(Problem requirements) Output each line from the one that contains "left elbow: (528, 753)" to the final line of the data below, exactly, and include nothing else.

[Bounding boxes with keypoints]
■ ■ ■
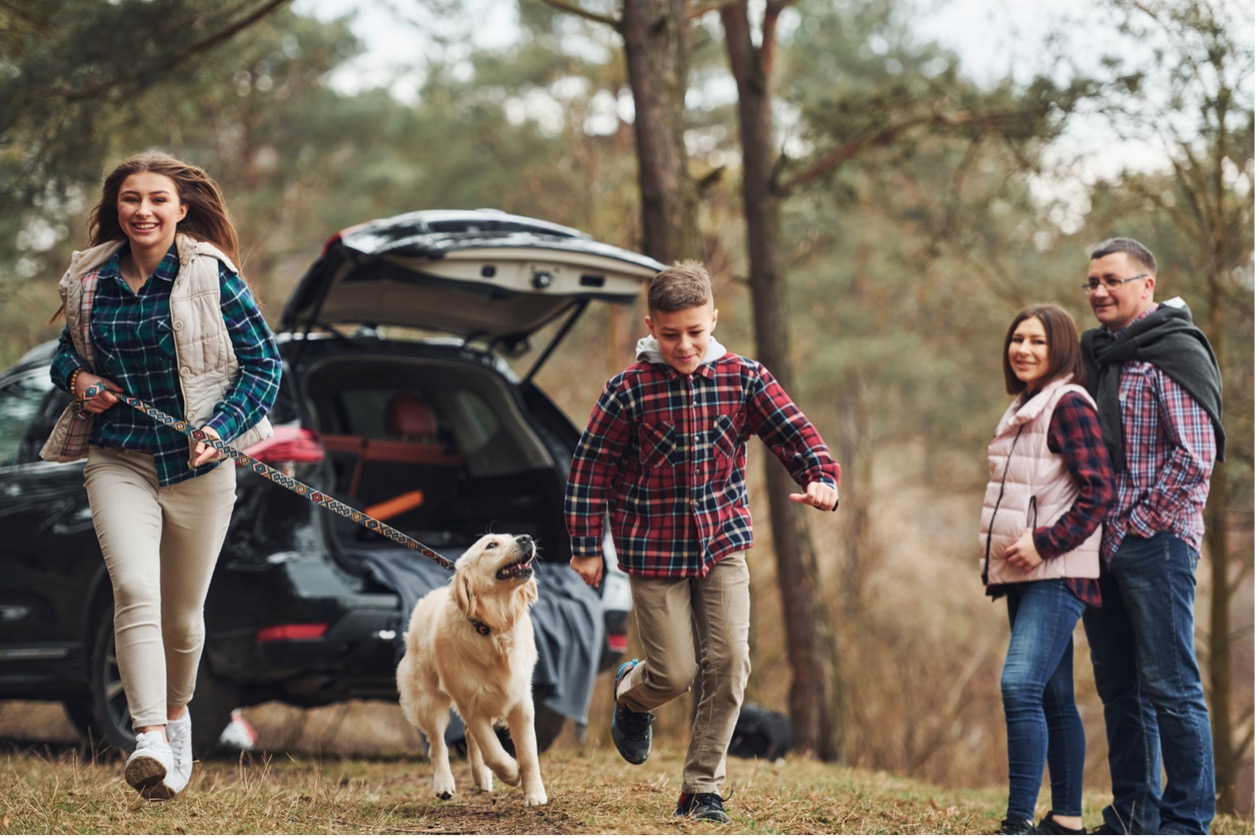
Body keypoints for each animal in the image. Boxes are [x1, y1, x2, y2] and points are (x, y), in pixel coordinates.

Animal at [395, 536, 548, 805]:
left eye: (511, 536)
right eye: (491, 545)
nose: (526, 538)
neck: (493, 630)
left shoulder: (520, 701)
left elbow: (528, 753)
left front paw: (535, 795)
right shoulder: (471, 704)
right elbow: (493, 750)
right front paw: (511, 772)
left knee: (467, 736)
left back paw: (481, 777)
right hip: (427, 699)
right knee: (437, 743)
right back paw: (444, 783)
■ ■ ■
(Result of the exercise)
left elbow: (528, 753)
left front paw: (535, 795)
right shoulder: (471, 704)
right elbow: (493, 750)
right front paw: (511, 772)
left knee: (467, 736)
left back paw: (481, 777)
right hip: (427, 699)
right knee: (437, 743)
right back paw: (444, 783)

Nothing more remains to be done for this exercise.